Non minori dubbi suscita la quantificazione in € 50.000 del presunto danno subito, in assenza di qualsivoglia prova del relativo trauma lamentato e delle sue conseguenze ( e sotto questo profilo si apprezza la scelta del Collegio nel non aver concesso alla parte civile la c.d. “provvisionale” che, in quanto immediatamente esecutiva, avrebbe costretto l’imputato a versare una porzione del risarcimento, senza alcuna certezza di recuperarlo al momento della riforma della sentenza ).

Tutte perplessità che avrebbero dovuto far brillare, alla luce del groviglio di contraddizioni emerse nel corso di questo processo, quella stella polare che, come insegna la Costituzione, deve illuminare ogni aula: la condanna oltre ragionevole dubbio, in parole povere: nel dubbio, assolvi.

Valuteremo, quindi, al momento del deposito delle motivazioni, come il Collegio abbia potuto superato questo macigno, anticipando sin d’ora che la quantità ciclopica delle risultanze assunte nel processo a favore della presunzione di innocenza, impone necessariamente la disamina della fattispecie da parte della Corte d’Appello.

Consegna A:
Rispondi a queste domande sul testo sul processo:
(i) A quanto è stato quantificato il presunto danno?
(ii) Che cosa il Collegio non ha concesso alla parte civile?
(iii) Quale corte, secondo il testo, deve esaminare il caso?
Consegna B: Estrai dal testo sul processo, senza cambiare nulla, tutto quello che va da "Tutte perplessità che" giù fino a "della Corte d’Appello.".
Consegna C: Prosegui il testo sul processo partendo dopo la sua ultima frase.

Dati forniti:

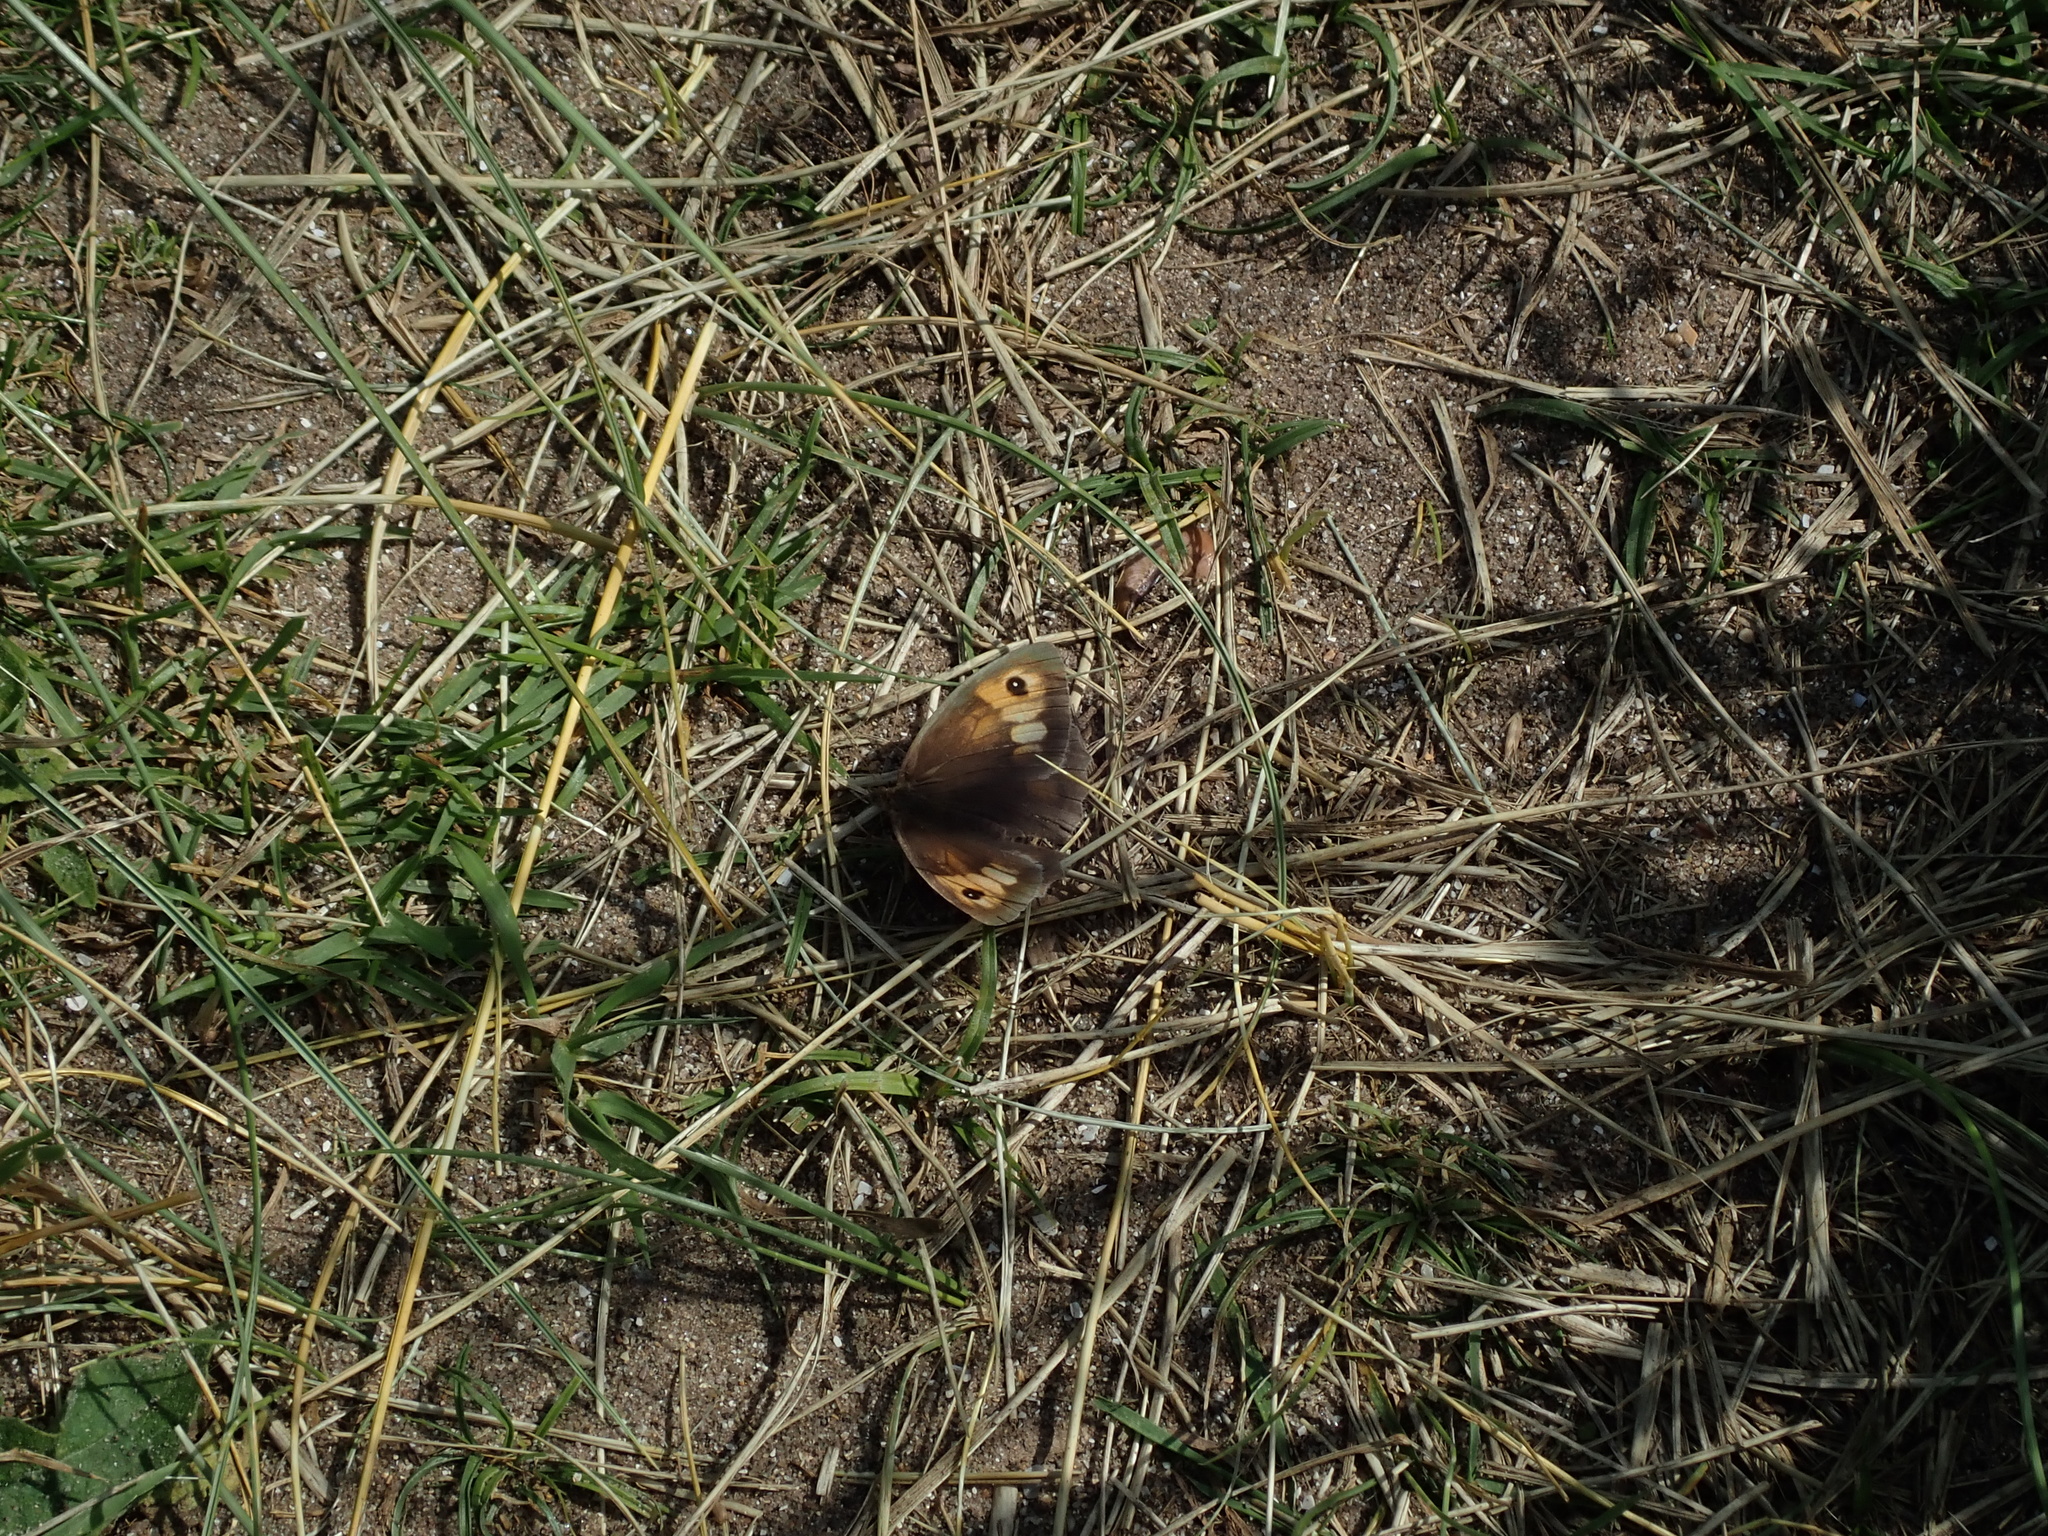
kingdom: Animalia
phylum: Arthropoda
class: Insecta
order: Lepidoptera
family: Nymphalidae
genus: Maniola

--

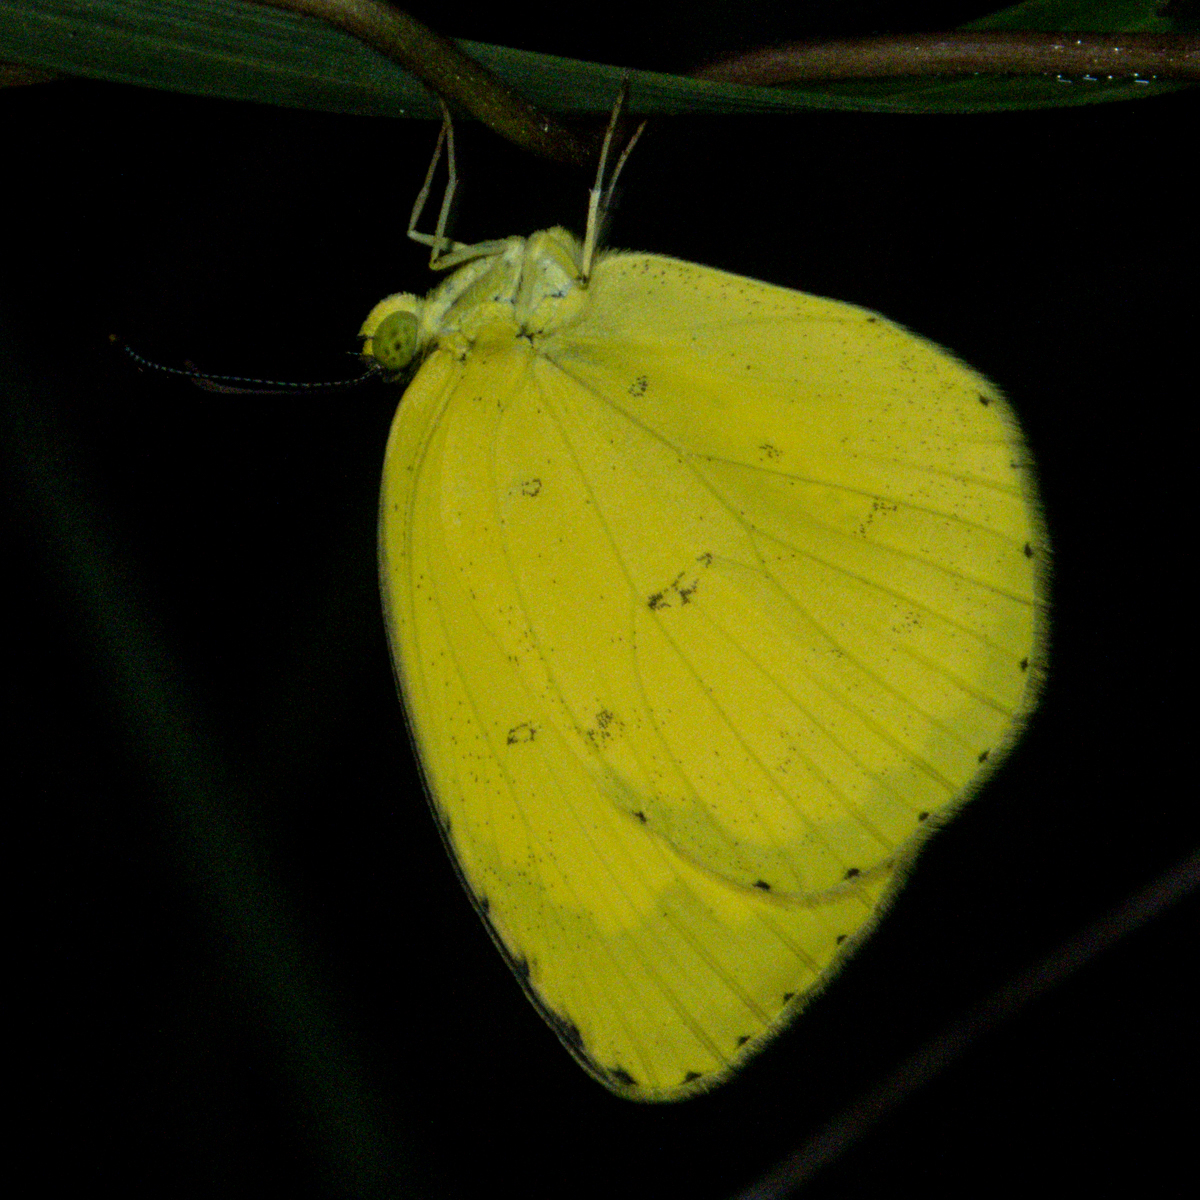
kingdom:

Risposta esercizio A:
(i) 50.000 €.
(ii) La cosiddetta "provvisionale".
(iii) La Corte d'Appello.

Risposta esercizio B:
Tutte perplessità che avrebbero dovuto far brillare, alla luce del groviglio di contraddizioni emerse nel corso di questo processo, quella stella polare che, come insegna la Costituzione, deve illuminare ogni aula: la condanna oltre ragionevole dubbio, in parole povere: nel dubbio, assolvi.

Valuteremo, quindi, al momento del deposito delle motivazioni, come il Collegio abbia potuto superato questo macigno, anticipando sin d’ora che la quantità ciclopica delle risultanze assunte nel processo a favore della presunzione di innocenza, impone necessariamente la disamina della fattispecie da parte della Corte d’Appello.

Risposta esercizio C:
Avv. Cesarina Barghini

2 risposte a “Le considerazioni del difensore di Alessandro Canovaro

  1. Cesarina Barghini Rispondi

    Sig. Pugi, non so che mestiere faccia Lei, vedo che si spinge su considerazioni giuridiche in modo un pò azzardato, ma Le assicuro che la Costituzione Italiana Le consentirà di parlare di stupratore e di vittima solo quando la sentenza sarà definitiva, momento in cui cesserà l’efficacia della presunzione di innocenza, che a tutt’oggi, anche per Alessandro Canovaro è viva e vegeta nel nostro ordinamento, appunto perché la sentenza, di cui peraltro non abbiamo neanche le motivazioni, non è definitiva. Si vada a leggere l’art. 27 😉

    16 Novembre 2025 alle 0:51

  2. Alessandro Pugi Rispondi

    Risulta strano come le parole vengano piegate ai propri interessi personali. L’avvocato indica il processo mentale che si attiva al racconto della vittima come processo mediatico e sentenza pregressa nello stesso tempo ma intanto continua ad appellare la persona offesa dal reato come “c.d. vittima” o “presunta vittima”. Con questo non tenta di mischiare le carte agli occhi dei lettori e fare lo stesso gioco? Ricordiamo che la sentenza di primo grado è cmq una sentenza e definisce i RUOLI, in questo caso in un aggressore/stupratore e una persona offesa dal reato/ VITTIMA, che poi si ricorra in appello, al momento, poco importa. La sentenza stabilisce con motivazioni un colpevole e una vittima, appunto, con precisione e certezza, almeno in primo grado, e se la parte colpevole o la persona offesa dal reato non ricorressero in appello la sentenza diverrebbe DEFINITIVA, questo è giusto ricordarlo, scolpendo quei termini nella pietra. Quindi chiamiamo, al momento, le persone con i loro veri nomi: Stupratore e vittima dello stupro, saremo in tempo a ridefinirli successivamente, poiché come si sa, la giustizia non è perfetta.